### Quoted passage
On 19 January 2021, the Dutch (outgoing) Minister of Legal Protection, who is responsible for online gambling policy, published a letter in which he announced that the entry into force date of the Remote Gambling Bill (Wet Kansspelen op Afstand) (the “Bill”) has been postponed again. According to the Minister, it has become clear that the former entry into force date of 1 March 2021 is no longer feasible because a careful implementation requires more time. For this reason, it has been decided to postpone the entry into force date of the Bill to 1 April 2021, with the first licences being issued as of 1 October 2021. This way, the Dutch Gambling Authority (Kansspelautoriteit) (the “KSA”) and the gambling sector should have enough time to finalise their preparations. The Minister also confirmed that the cooling-off period will be extended for a corresponding period. In the letter, the Minister also responded to several motions that were adopted by the Dutch Parliament last summer. The motions and the response of the Minister will be further explained below.
Last week, two major steps have been taken in the process of opening up the Dutch market. Firstly, the Dutch Council of State (the “Council”) provided its opinion on the secondary legislation under the Bill and, secondly, the Dutch Ministry published the final versions of said legislation. The KSA will now have to transpose the Bill and the secondary legislation into licensing conditions and introduce a procedure for granting licences for remote (online) gambling. In respect of the next steps, it is important to note that, as a consequence of the resignation of the Dutch government, several letters on (online) gambling have been declared controversial. This means that the letters will not appear on the parliamentary agenda until a new government has been formed. This could cause additional delays.
Shortly after the publication of the final version of the secondary legislation, the KSA published an updated communication calendar, confirming a number of shifts in the timeline up to the opening of the Dutch market for online games of chance.
This article elaborates further on the Minister’s responses to the adopted motions, the Dutch Councils opinion on the secondary legislation and the final versions thereof and sets out the updated timelines running up to the opening of the Dutch market for online games of chance.
######
[Exercise aim] Continue the article on the postponed Dutch Remote Gambling Bill from the point where it stops, in the same technical register.
### Data under study
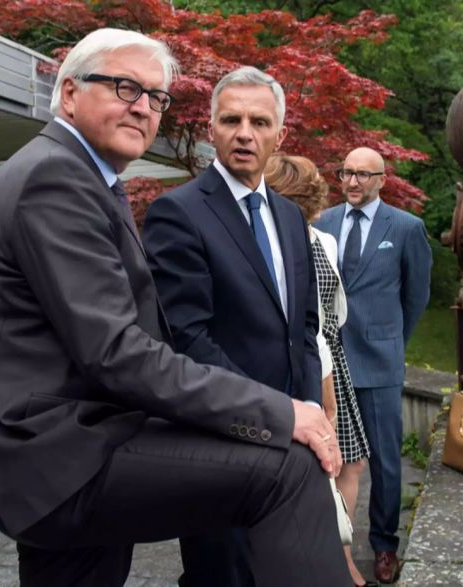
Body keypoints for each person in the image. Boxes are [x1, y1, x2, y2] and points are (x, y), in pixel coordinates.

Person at [0, 28, 347, 587]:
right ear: (67, 93)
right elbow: (120, 352)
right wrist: (278, 413)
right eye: (124, 87)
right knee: (288, 469)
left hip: (72, 447)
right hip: (58, 455)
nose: (144, 107)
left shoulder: (85, 178)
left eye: (156, 97)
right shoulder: (54, 179)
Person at [142, 67, 324, 587]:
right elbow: (188, 339)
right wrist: (276, 414)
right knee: (222, 574)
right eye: (232, 119)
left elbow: (304, 328)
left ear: (279, 136)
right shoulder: (177, 213)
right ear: (211, 129)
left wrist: (308, 410)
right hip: (224, 440)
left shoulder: (290, 217)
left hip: (294, 438)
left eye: (259, 121)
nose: (245, 132)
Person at [314, 147, 432, 584]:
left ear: (383, 179)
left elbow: (416, 297)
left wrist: (392, 339)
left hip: (380, 360)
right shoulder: (322, 222)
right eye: (346, 173)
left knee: (385, 460)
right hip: (330, 362)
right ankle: (332, 543)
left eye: (364, 175)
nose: (353, 182)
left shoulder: (406, 228)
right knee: (332, 458)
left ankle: (384, 545)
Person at [264, 154, 374, 586]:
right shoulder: (281, 246)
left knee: (352, 462)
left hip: (335, 361)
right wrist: (324, 391)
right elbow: (306, 324)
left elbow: (333, 311)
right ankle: (334, 563)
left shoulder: (322, 241)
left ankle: (341, 552)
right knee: (326, 466)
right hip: (315, 369)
######
[Final answer]
Minister’s reaction on several motions
During a debate on the Remote Gambling Decree (Besluit kansspelen op afstand) (the “Decree”) in the summer of 2020, several motions were submitted and eventually adopted by the Dutch Parliament (see our earlier post). Recently, the Dutch Minister responded to four of those motions.
The first motion calls on the Dutch government to put the need to deal with providers of unlicensed games of chance on the agenda of all EU Member States. The aim of this motion is to highlight the importance of addiction prevention within the EU. The Minister indicated that he endorses the importance of dealing with the issues surrounding unlicensed gambling and addiction to gambling at an EU level. According to the Minister, the Dutch government will work towards an EU approach to address unlicensed gambling websites by, inter alia, making bilateral agreements with other EU Member States. The Minister explained that the KSA has reached several cooperation agreements, including with Alderney and the Bailiwick of Guernsey and that Memorandum of Understandings (“MoU’s”) were concluded in 2020 with Malta, Sweden and France. In such MoU’s, agreements are made with the regulator in the specific country to share information regarding (future) providers of games of chance and to cooperate in the field of enforcement. If a Maltese licensed provider, for example, offers unlicensed games of chance in the Netherlands, the Maltese regulator can share this with the KSA. The Minister further indicated that MoU’s with Belgium and the United Kingdom are expected to follow shortly.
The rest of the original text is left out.